Your friend just received the worst news such as the loss of a loved one, diagnosed with a major illness, experienced a trauma or numerous other things. At that moment nothing makes sense anymore. We lose the mental, emotional and/or spiritual resources to deal with life at that moment. So how can we help our friend at that moment?
Let’s start with the practical things. I have never met anyone that their house was immaculate and their fridge was full of food on the day bad news hits. First priority is to take care of the physical. Take a moment to slow down and notice what your friend needs. There are a lot of practical things like: their house cleaned, food in the fridge, a package of toilet paper, their child needs to be watched or picked up from school. These things are very simple but they mean so much to people. If taking care of the practical is not something you are typically good at, it can be as simple as handing them a gift card to a restaurant or hiring a cleaning service for them. Imagine being in the hospital everyday with a sick child and trying to eat while worrying about everything else. Almost every hospital in Canada has a Tim’s. Buy them a Tim’s gift card so they can eat when they need to without worrying about money or finding food somewhere. Ease their burden by making sure physical things are taken care of so they can focus on healing.
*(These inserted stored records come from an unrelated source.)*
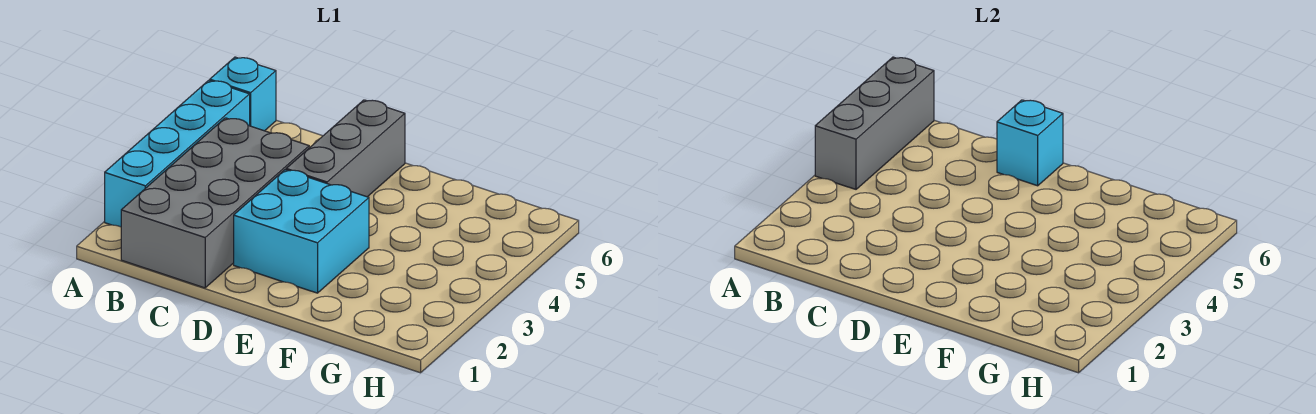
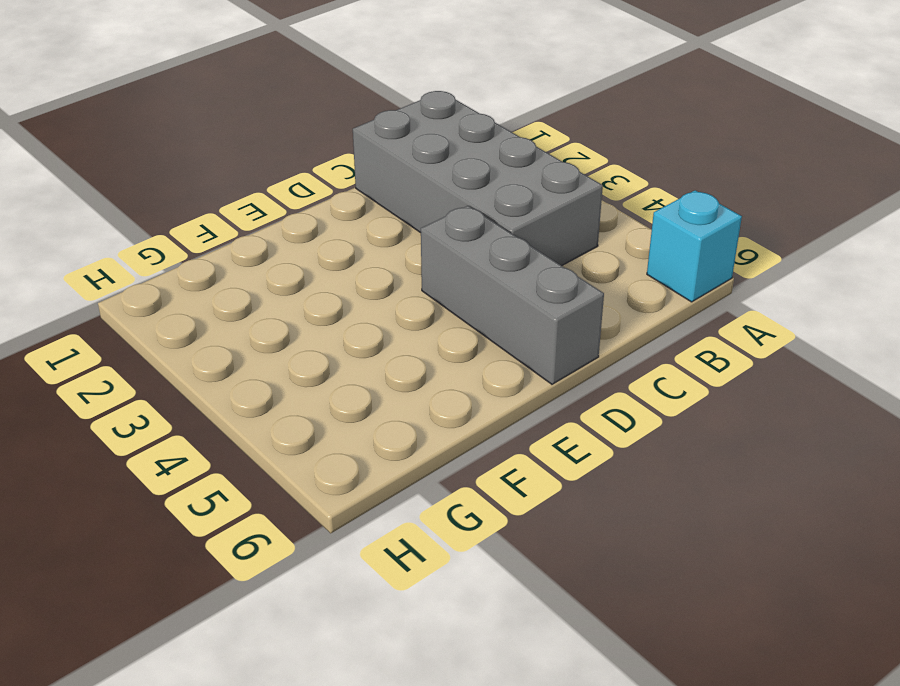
none -> cyan 1x4 brick [105,80,250,227]
none -> cyan 2x2 brick [234,170,369,293]

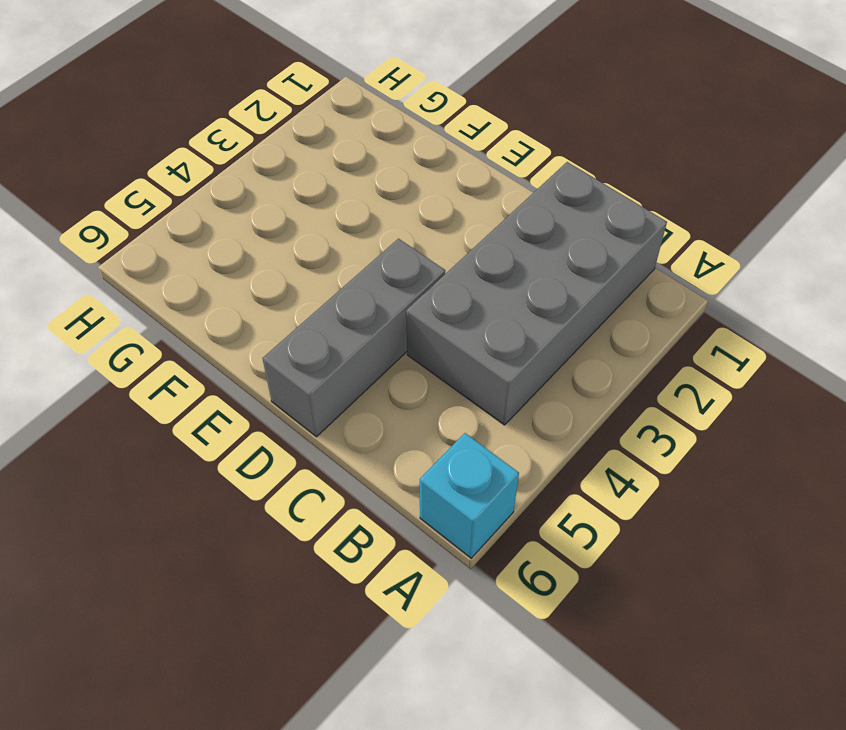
none -> cyan 1x4 brick [105,80,250,227]
none -> cyan 2x2 brick [234,170,369,293]

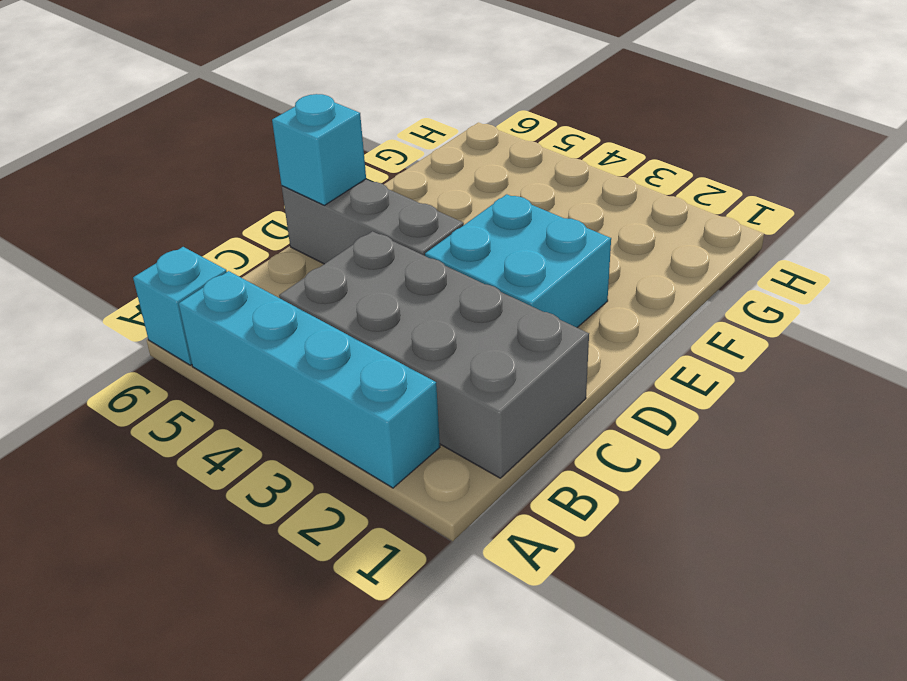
none -> grey 1x3 brick [815,57,934,189]

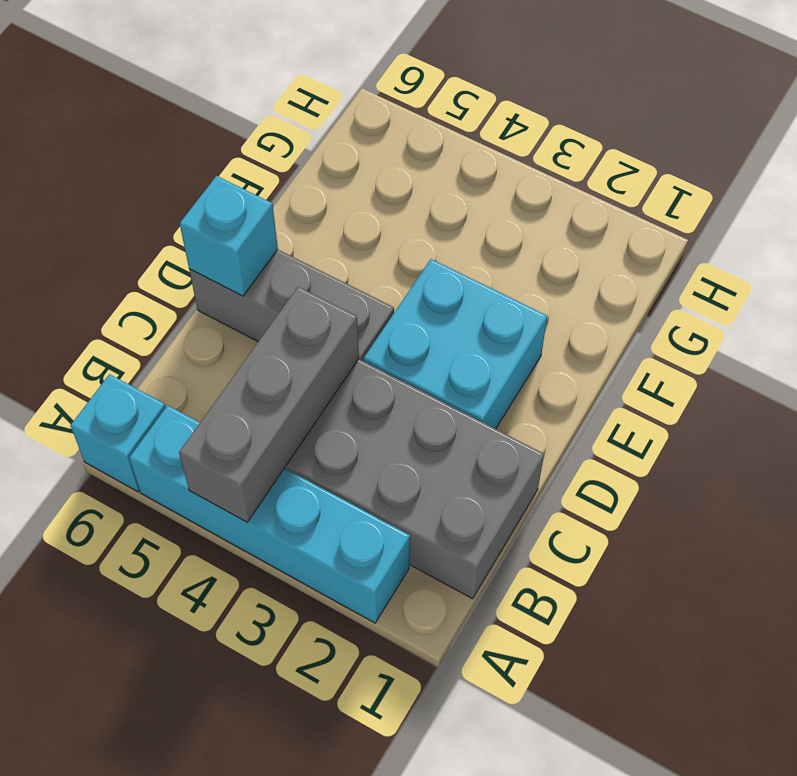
grey 1x3 brick [179,287,359,522] -> grey 1x3 brick turned to [815,57,934,189]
Hurt people, hurt people. Your friend who is in pain might not be the friendliest person in the world during this time of their life. When our brains become overloaded things like controlling emotions, or facial recognition become difficult. You might bump into them somewhere and they act like they don’t know you. Don’t take offense! Gently remind them of your name and where you know them from and continue with the conversation. They haven’t forgotten you, they just have a lot filling up their mind space.
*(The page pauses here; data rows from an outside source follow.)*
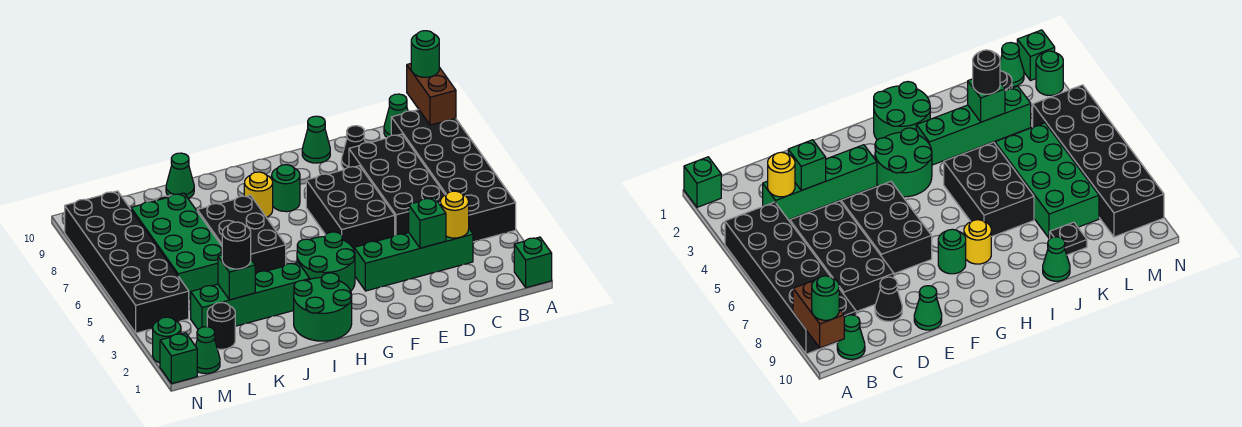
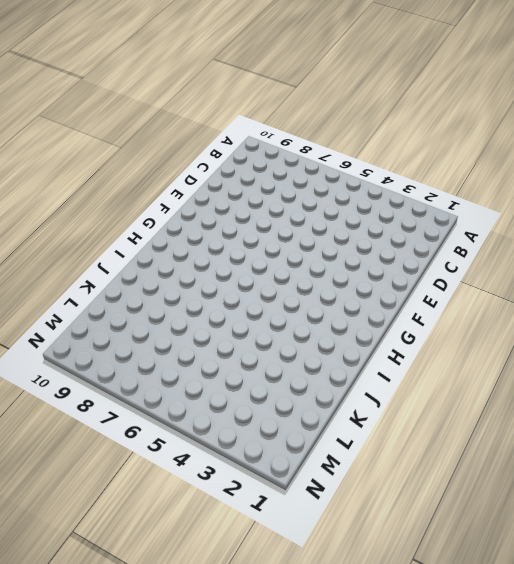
none -> green 1x1 brick [514,237,552,288]
none -> black 2x6 brick [391,110,516,242]
none -> green 1x1 cone [384,94,408,137]

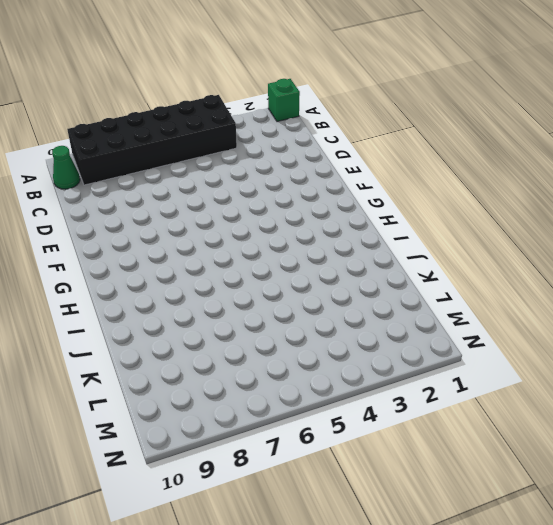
none -> green 1x4 brick [354,229,473,291]
none -> black 2x4 brick [349,134,445,235]
none -> black 1x1 cone [341,126,365,169]

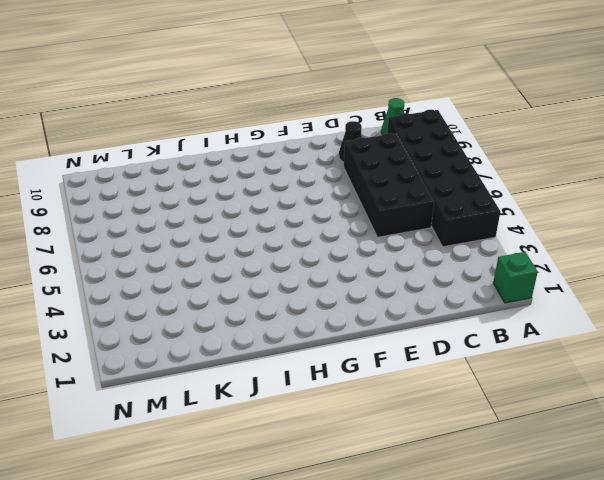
none -> green 1x4 brick [354,229,473,291]
none -> black 2x3 brick [306,166,395,249]
none -> green 1x1 cone [302,116,330,163]

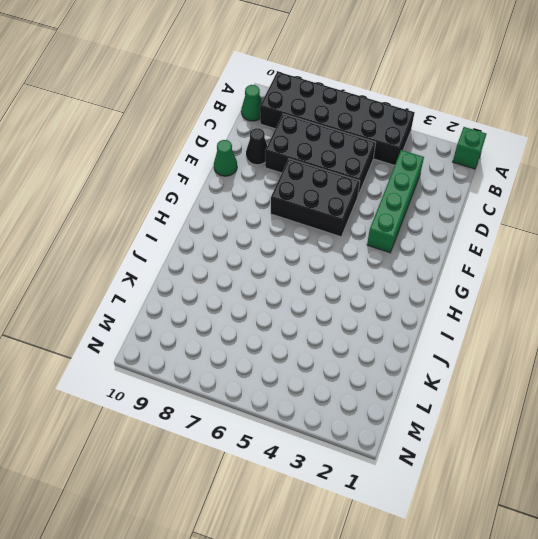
none -> green 2x2 round brick [297,232,355,291]
none -> green 1x1 round brick [272,165,300,212]
none -> green 2x2 round brick [294,273,352,341]

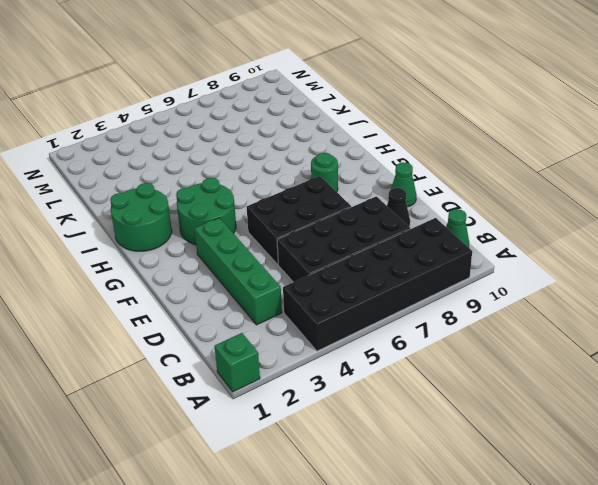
none -> yellow 1x1 round brick [244,172,273,217]
none -> green 1x4 brick [191,263,310,329]
none -> black 2x3 brick [197,195,286,274]

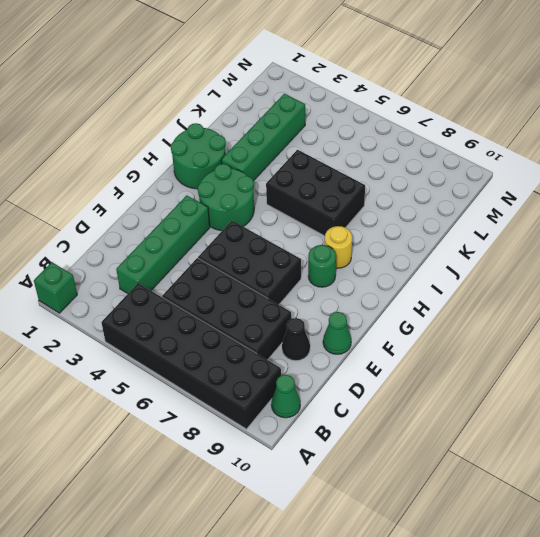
none -> green 1x1 cone [166,153,194,198]
none -> green 2x4 brick [131,193,222,299]
none -> black 1x1 plate [1050,222,1087,255]

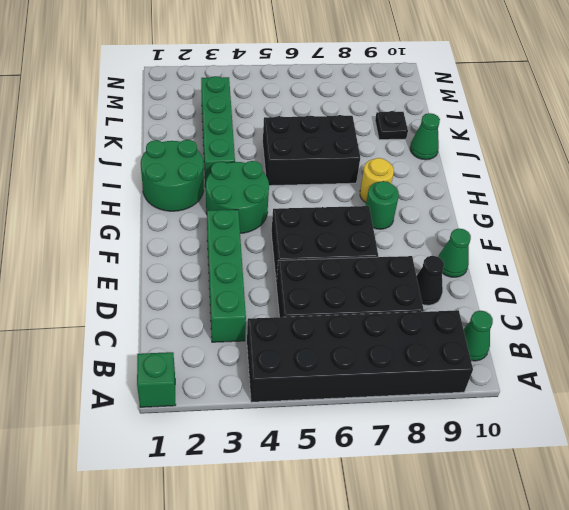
none -> green 2x4 brick [131,193,222,299]
none -> black 1x1 round brick [207,302,235,349]
none -> green 1x1 cone [196,327,220,374]

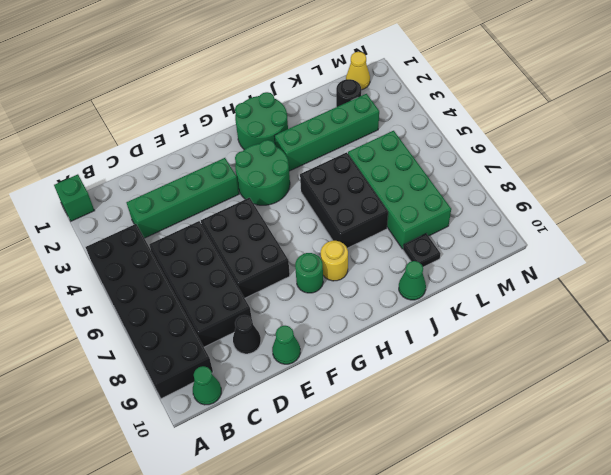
yellow 1x1 cone [346,52,370,90] -> green 1x1 cone [196,327,220,374]
none -> black 2x6 brick [65,191,189,333]
none -> green 1x1 brick [160,333,197,384]
none -> green 1x1 round brick [153,317,181,363]

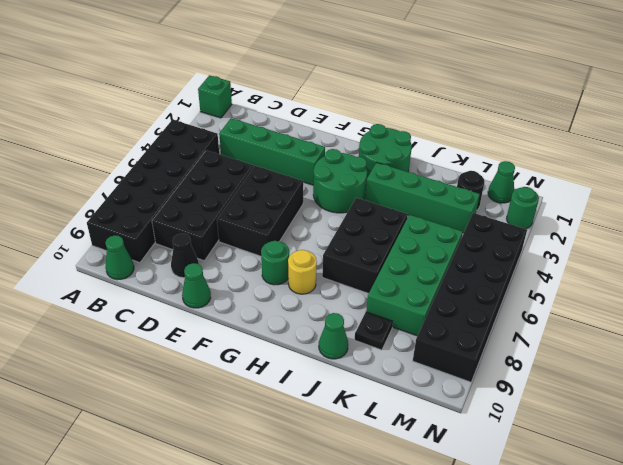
none -> green 1x1 brick [160,333,197,384]
none -> brown 1x2 brick [407,64,456,125]
none -> yellow 1x1 round brick [440,191,469,238]

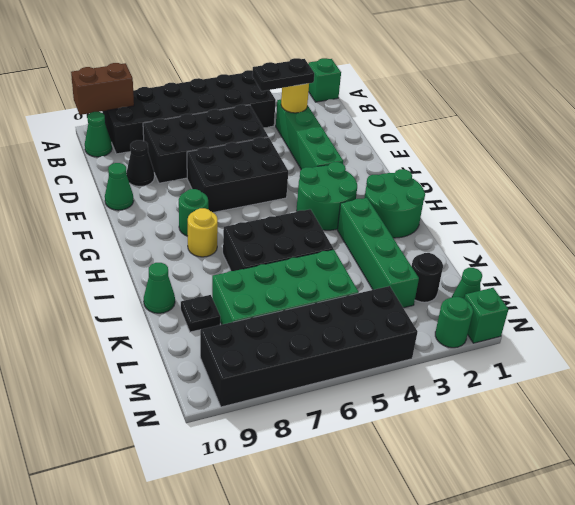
black 1x2 plate [252,58,314,91] -> none
none -> green 1x1 brick [409,198,446,248]
none -> green 1x1 brick [218,255,255,300]
none -> green 1x1 round brick [411,31,439,77]

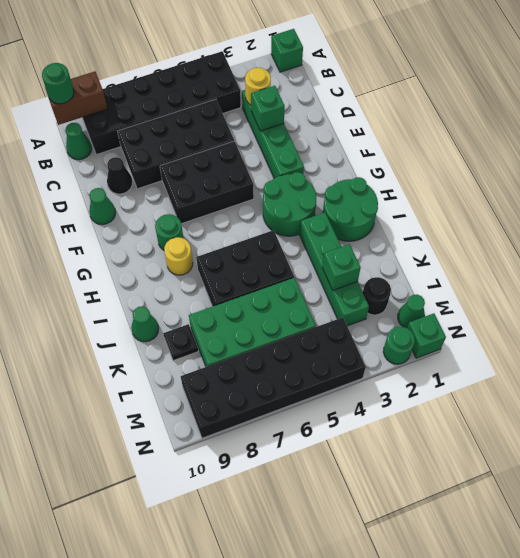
none -> black 1x1 round brick [222,222,251,269]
Listen. The biggest thing that people forget to do is just sit down and listen. It does not matter at that moment if you are the wisest person on the planet, when someone is in pain they don’t need your sage advice. There will be time for that later. They need a friend to come along side them and just be there. Pay attention to what they are saying, they can explain what is happening to them to someone who they feel cares. When they trip over their words while trying to explain, be patient it will come.
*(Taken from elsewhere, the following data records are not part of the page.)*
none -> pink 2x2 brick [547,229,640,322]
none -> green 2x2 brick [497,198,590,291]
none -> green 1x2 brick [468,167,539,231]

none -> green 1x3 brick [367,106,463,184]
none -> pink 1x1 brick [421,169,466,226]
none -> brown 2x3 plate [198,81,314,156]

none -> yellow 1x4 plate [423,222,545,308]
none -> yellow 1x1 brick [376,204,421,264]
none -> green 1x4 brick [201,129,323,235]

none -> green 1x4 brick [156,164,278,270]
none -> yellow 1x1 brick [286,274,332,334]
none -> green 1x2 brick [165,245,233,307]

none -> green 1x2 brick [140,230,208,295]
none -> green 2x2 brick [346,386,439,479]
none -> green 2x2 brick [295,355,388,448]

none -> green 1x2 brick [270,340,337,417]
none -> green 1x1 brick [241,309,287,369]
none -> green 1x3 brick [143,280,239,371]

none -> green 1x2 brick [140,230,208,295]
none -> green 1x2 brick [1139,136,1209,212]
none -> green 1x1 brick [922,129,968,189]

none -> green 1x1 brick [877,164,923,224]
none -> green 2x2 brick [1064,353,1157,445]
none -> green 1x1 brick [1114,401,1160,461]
After listening comes encouragement. We remember things when they are in our face. So a friend has a loved one die, we are sympathetic at the funeral. Or if someone is going through an illness we notice when they are absent at a regular activity such as your children’s soccer games. This results in the person feels forgotten and lonely in the in-between times. Encouragement can be really simple. It can be a text that says, I’m thinking of you or an ecard wishing them a great day. You don’t have to take much time to let someone know you care. But that few minutes to send a simple text might brighten their whole day.
People in pain often tell me no one touches them. They feel like they are a disease that no one wants to get too close to for fear they’ll catch it. A pat of the shoulder, a casual rub on their arm, or a hug can help regulate moods, strengthen their immune system, build trust and help people thrive in difficult situations.
I realize these suggestions are general and every situation is unique. When someone is in pain everything changes for them and people react different. One thing remains the same and that is that people are the expert on themselves, they can tell you what they need if you take a moment to ask. Take a moment to reach out to a friend in pain and ask them how can I help you during this time?